Data mining and big data analytics is a core subject in data science with the aim to develop methods to examine sizable and multivariate datasets. Their common purpose is to uncover hidden patterns, unknown correlations and other useful information useful to make better decisions. In this course we will introduce methods of data aqusition and concepts of data mining, machine learning and big data analytics. We will cover the key data mining methods of clustering, classification and pattern mining are illustrated, together with practical tools for their execution. We will also demonstrate the applications of these tools on real datasets, to show how they can help us to analyse the digital traces of human activities at societal scale, to understand and forecast many complex socio-economic phenomena. The course will have a hands-on approach, with homeworks, practical classes and with the development of a project. Students are free to work in any computer language/network software they feel most comfortable. However, during the class all examples and sample code will be provided in Python and Jupyter notebooks, thus the use of Python is strongly encouraged.

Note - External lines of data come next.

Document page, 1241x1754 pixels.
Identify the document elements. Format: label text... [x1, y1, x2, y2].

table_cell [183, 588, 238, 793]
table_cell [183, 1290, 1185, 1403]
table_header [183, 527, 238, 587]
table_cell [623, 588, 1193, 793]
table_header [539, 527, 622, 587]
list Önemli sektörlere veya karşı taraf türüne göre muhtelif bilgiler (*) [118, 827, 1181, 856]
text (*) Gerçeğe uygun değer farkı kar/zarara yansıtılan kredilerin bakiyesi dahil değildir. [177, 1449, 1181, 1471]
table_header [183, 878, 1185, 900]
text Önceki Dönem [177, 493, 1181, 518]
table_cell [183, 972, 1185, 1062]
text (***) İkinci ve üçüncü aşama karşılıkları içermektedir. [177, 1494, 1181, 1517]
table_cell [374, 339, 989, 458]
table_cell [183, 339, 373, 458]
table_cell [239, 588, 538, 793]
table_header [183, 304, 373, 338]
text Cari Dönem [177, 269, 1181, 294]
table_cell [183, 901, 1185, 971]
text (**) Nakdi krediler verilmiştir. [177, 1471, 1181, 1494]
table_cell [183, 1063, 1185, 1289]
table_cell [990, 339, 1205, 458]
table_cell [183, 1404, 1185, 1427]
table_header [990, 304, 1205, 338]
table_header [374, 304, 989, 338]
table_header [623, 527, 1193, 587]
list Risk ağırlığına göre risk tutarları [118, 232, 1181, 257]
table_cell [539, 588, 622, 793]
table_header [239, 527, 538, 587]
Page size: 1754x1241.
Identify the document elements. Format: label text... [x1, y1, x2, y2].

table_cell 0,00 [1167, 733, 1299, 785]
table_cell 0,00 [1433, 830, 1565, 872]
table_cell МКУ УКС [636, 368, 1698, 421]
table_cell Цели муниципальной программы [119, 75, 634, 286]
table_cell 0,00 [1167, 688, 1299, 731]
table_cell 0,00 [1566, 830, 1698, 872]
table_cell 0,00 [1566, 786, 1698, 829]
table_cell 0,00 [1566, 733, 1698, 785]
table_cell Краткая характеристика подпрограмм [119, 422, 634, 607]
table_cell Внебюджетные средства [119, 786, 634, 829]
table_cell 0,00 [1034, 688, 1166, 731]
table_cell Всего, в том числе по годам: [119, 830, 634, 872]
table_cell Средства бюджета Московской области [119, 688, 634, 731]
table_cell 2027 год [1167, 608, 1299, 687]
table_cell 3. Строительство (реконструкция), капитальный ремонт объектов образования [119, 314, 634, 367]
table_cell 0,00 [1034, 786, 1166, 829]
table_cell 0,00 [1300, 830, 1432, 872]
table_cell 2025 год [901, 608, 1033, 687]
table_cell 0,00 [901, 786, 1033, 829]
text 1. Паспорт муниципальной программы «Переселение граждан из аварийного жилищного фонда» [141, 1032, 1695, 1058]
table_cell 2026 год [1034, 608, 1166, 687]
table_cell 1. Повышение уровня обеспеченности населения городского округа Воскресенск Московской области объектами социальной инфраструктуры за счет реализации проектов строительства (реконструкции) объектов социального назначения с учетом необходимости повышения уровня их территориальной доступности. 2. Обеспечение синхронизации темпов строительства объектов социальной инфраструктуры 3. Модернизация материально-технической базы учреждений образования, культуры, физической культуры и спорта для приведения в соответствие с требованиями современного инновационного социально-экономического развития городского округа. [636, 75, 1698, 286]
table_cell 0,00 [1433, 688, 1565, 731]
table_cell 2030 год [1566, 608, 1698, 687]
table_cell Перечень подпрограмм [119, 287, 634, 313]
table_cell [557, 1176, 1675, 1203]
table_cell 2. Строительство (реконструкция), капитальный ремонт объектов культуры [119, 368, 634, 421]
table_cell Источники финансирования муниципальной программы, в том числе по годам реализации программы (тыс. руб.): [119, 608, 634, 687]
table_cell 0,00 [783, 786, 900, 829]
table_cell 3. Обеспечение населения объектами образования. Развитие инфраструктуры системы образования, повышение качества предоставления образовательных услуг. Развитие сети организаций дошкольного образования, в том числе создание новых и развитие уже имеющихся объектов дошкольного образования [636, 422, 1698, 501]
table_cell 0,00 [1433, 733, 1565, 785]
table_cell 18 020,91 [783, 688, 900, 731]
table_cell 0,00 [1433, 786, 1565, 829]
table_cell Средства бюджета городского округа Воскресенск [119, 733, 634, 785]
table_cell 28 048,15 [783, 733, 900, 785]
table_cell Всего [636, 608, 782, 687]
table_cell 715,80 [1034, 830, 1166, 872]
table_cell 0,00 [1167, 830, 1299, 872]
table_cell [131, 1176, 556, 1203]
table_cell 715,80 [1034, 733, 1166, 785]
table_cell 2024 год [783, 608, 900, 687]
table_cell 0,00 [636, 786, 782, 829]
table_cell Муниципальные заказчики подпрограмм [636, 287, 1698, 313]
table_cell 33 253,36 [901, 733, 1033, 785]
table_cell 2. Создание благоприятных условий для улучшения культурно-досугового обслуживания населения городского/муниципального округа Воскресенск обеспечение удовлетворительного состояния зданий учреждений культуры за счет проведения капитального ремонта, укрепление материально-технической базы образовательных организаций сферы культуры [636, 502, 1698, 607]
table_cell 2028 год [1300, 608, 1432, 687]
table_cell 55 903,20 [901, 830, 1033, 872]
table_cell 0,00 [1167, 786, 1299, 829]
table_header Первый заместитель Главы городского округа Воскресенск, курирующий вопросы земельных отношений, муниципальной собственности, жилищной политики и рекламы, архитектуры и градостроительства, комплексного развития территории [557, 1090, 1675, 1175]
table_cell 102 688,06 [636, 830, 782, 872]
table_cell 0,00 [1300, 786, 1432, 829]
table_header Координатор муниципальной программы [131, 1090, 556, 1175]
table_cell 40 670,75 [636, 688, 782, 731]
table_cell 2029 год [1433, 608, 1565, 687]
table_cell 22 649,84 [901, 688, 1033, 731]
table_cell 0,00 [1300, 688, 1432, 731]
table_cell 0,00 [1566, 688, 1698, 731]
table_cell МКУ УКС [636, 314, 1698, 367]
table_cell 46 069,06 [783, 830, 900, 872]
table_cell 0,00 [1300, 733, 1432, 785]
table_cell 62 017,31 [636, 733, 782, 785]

The aim of the course is to provide a basic but comprehensive introduction to data mining. By the end of the course students will be able to:
• Design basic data collection strategies and obtain data from a number of open data sources;
• Choose the right algorithms for data science problems;
• Demonstrate knowledge of statistical data analysis techniques used in decision making;
• Apply principles of Data Science to the analysis of large-scale problems;
• Implement and use data mining software to solve real-world problems.
Students are expected to attend lectures and hands-on sessions, to hand in 1 to 3 assignments during the course and to develop a project during the entire term.
Grading:
• Attendance of the classes and hands-on sessions: 30% of the final grade
• Assignments: 30% of the final grade
• Final project: 40% of the final grade
Completion of the course on Data Analysis in Python is required.